Monday, November 3, 2008

DNS Caching

This paper used a combination of simulation and analysis of real world traces for a study of the use of DNS and the effects of caching on it.

They discovered that DNS lookups follow a ziphian distribution and that negative caching is useful.

Development of the DNS

I have set up BIND and MS DNS servers before, but never thought about DNS from a research perspective. Also, before reading this paper, I didn't realize that the HOSTS.TXT file was the primary address resolution mechanism for the Internet before DNS came around.

I thought that the paper was written well, focusing on the parts of the problem that were interesting from a [distributed] systems perspective, and thus has that sort of timeless feeling that so many of the classic systems paper seem to have, as valuable for its historical perspective as it is for the systems principles it presents.

The paper covers the basics of how DNS works, some of the design trade offs the engineers faced and finishes with three discussions, surprises, what worked, what didn't work.

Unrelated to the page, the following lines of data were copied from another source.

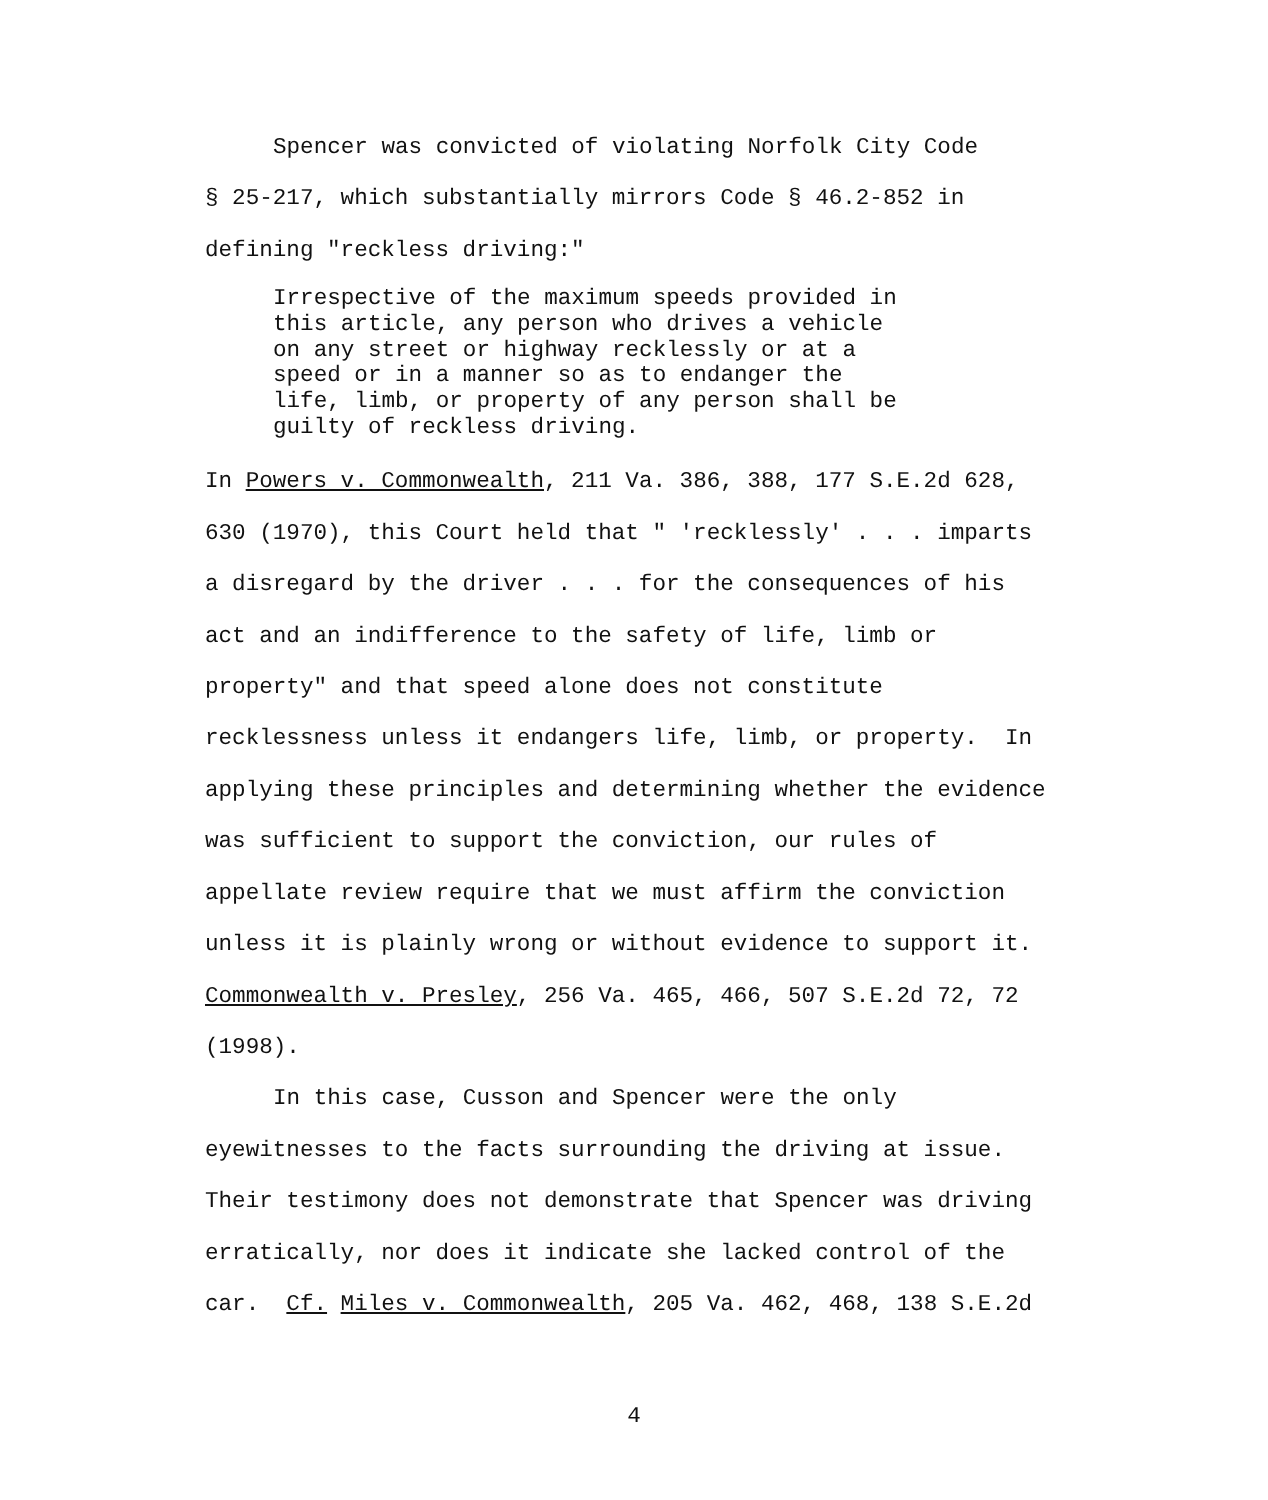Spencer was convicted of violating Norfolk City Code
§ 25-217, which substantially mirrors Code § 46.2-852 in
defining "reckless driving:"
Irrespective of the maximum speeds provided in
this article, any person who drives a vehicle
on any street or highway recklessly or at a
speed or in a manner so as to endanger the
life, limb, or property of any person shall be
guilty of reckless driving.
In Powers v. Commonwealth, 211 Va. 386, 388, 177 S.E.2d 628,
630 (1970), this Court held that " 'recklessly' . . . imparts
a disregard by the driver . . . for the consequences of his
act and an indifference to the safety of life, limb or
property" and that speed alone does not constitute
recklessness unless it endangers life, limb, or property. In
applying these principles and determining whether the evidence
was sufficient to support the conviction, our rules of
appellate review require that we must affirm the conviction
unless it is plainly wrong or without evidence to support it.
Commonwealth v. Presley, 256 Va. 465, 466, 507 S.E.2d 72, 72
(1998).
In this case, Cusson and Spencer were the only
eyewitnesses to the facts surrounding the driving at issue.
Their testimony does not demonstrate that Spencer was driving
erratically, nor does it indicate she lacked control of the
car. Cf. Miles v. Commonwealth, 205 Va. 462, 468, 138 S.E.2d
4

I very much enjoyed this layout.

Some other thoughts/nitpicks:
  • It is interesting that "provide tolerable performance" came last on the list of design assumptions behind DNS.
  • I thought the negative caching surprise was very cool, and it had never occurred to me that DNS used such a mechanism.
  • Their discussion of using datagrams (UDP?) and not TCP was confusing. On the one hand they see much better performance, but on the other hand they realize that they are reinventing much of TCP.
  • in 5.4, they say that when root servers return the name of a host they also pass the ip address of that host for free. which sort of queries does this apply to? wouldn't it be a name resolution query, in which case the ip address of the host was passed as input? I know I am simply missing something here.
  • Interesting point in 5.5 about how Administrators might choose short TTLs in a misguided move to get their changes (which are rare) to take effect rapidly.